There are statues to Larkin in Belfast and Dublin
More than 5,000 dockers downed tools for four months in the 1907 Belfast Lockout for better pay and conditions.
Royal Irish Constabulary police later mutinied when ordered to escort "scab" workers to the docks.
Soldiers were called in to end the strike, which was led by trade union crusader Jim Larkin who is commemorated with statues in Belfast and Dublin.
Union leaders from Northern Ireland and the Republic gathered on Tuesday at Larkin's grave in Dublin's Glasnevin Cemetery to lay a wreath to mark the centenary.
Catholics and Protestants were just as divided by politics and religion in those days, but Larkin achieved a fragile unity for several months as Falls Road and Shankill Road came together, said political historian Eamon Phoenix.
"Larkin was a giant of a man and he used his charisma and oratorical skills to articulate grievances of the working classes," he said.

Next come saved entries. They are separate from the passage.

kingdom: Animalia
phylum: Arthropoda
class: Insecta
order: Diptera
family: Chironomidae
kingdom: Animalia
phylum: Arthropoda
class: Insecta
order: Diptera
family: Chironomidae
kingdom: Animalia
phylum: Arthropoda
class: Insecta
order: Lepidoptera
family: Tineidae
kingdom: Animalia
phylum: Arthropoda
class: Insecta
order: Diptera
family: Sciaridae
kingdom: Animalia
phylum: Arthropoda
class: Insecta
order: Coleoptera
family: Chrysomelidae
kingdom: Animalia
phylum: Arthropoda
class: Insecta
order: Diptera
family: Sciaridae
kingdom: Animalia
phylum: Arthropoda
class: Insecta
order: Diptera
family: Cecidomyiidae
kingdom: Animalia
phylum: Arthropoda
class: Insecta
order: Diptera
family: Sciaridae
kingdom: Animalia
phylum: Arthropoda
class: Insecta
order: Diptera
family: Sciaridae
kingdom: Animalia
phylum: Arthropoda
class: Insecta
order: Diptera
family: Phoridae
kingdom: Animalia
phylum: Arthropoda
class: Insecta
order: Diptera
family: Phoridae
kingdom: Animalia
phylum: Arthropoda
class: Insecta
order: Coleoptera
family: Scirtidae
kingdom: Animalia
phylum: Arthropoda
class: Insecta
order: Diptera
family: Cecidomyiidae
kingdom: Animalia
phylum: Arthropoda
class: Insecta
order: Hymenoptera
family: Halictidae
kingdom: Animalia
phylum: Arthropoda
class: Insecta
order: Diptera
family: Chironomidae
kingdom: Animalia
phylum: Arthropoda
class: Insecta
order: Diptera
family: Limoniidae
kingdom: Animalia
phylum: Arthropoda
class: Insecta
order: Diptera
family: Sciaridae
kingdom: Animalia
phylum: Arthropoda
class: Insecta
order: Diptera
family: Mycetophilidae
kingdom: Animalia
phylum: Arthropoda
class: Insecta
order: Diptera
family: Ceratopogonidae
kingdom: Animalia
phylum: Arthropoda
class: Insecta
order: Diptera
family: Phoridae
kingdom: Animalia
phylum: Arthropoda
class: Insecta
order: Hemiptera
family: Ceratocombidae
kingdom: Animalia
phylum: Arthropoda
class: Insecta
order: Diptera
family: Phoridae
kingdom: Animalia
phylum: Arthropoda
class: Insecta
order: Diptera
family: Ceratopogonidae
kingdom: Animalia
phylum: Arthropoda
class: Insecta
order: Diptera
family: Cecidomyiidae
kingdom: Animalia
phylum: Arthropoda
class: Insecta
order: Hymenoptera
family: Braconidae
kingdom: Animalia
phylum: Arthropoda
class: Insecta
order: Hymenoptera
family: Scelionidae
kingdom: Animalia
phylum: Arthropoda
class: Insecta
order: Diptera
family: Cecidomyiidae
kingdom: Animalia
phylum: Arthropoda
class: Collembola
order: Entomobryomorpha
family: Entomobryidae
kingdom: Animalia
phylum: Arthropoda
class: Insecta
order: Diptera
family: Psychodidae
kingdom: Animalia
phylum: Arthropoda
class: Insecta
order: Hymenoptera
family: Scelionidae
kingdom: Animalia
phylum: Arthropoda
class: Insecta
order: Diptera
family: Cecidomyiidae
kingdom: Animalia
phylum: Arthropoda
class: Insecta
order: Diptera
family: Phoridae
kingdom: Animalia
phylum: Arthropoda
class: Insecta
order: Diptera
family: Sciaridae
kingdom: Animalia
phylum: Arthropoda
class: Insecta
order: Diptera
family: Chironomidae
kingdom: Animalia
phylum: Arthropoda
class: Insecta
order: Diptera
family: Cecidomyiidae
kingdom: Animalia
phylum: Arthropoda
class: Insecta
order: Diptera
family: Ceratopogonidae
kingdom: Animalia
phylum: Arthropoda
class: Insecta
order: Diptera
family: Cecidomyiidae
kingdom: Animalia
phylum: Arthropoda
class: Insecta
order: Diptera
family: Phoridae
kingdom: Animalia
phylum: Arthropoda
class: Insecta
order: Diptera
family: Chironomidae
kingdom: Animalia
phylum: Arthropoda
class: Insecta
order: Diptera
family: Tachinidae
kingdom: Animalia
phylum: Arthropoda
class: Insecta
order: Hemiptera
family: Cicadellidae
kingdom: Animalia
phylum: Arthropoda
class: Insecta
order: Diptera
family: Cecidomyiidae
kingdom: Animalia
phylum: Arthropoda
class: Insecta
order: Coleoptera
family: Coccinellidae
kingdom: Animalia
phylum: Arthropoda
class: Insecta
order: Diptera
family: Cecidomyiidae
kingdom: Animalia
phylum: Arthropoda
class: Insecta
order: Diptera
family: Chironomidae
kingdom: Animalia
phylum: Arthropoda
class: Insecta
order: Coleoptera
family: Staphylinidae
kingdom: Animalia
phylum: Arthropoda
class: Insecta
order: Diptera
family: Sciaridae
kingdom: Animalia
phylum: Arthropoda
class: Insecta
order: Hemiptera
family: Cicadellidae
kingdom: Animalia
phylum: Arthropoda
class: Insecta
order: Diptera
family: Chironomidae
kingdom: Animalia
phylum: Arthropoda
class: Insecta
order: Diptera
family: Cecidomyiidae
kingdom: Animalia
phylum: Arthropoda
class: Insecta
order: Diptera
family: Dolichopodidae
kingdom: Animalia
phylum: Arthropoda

"Sectarianism was sidelined and Home Rule dropped off the agenda for a short period in 1907."
A Siptu spokesman said of the commemoration: "This is the first of a series of events to mark the 1907 general strike in Belfast, when Catholic and Protestant workers united to demand trade union recognition and decent working conditions.
"The strike brought the city to a standstill, even the police joining in the dispute. It was eventually put down by the use of troops."
Larkin later founded the unions that eventually formed Siptu and also co-founded the Irish Labour Party with James Connolly in 1912.
Former Irish Labour Party leader, Ruairi Quinn, who attended the event, said the Belfast Lockout was one of the first examples of the worker radicalism and led to the famous Dublin Lockout in 1913.
"The Belfast strike was a major event in the early years of the trade union movement," Mr Quinn added.
Casual workers such as dockers and carters in Belfast at the turn of the century often worked under extreme hardship. They received no holidays and were often laid off during work shortages.
Most of the striking workers were employed by industrialist Thomas Gallagher who owned the Belfast Steamship Company and members of the National Union of Dock Labourers.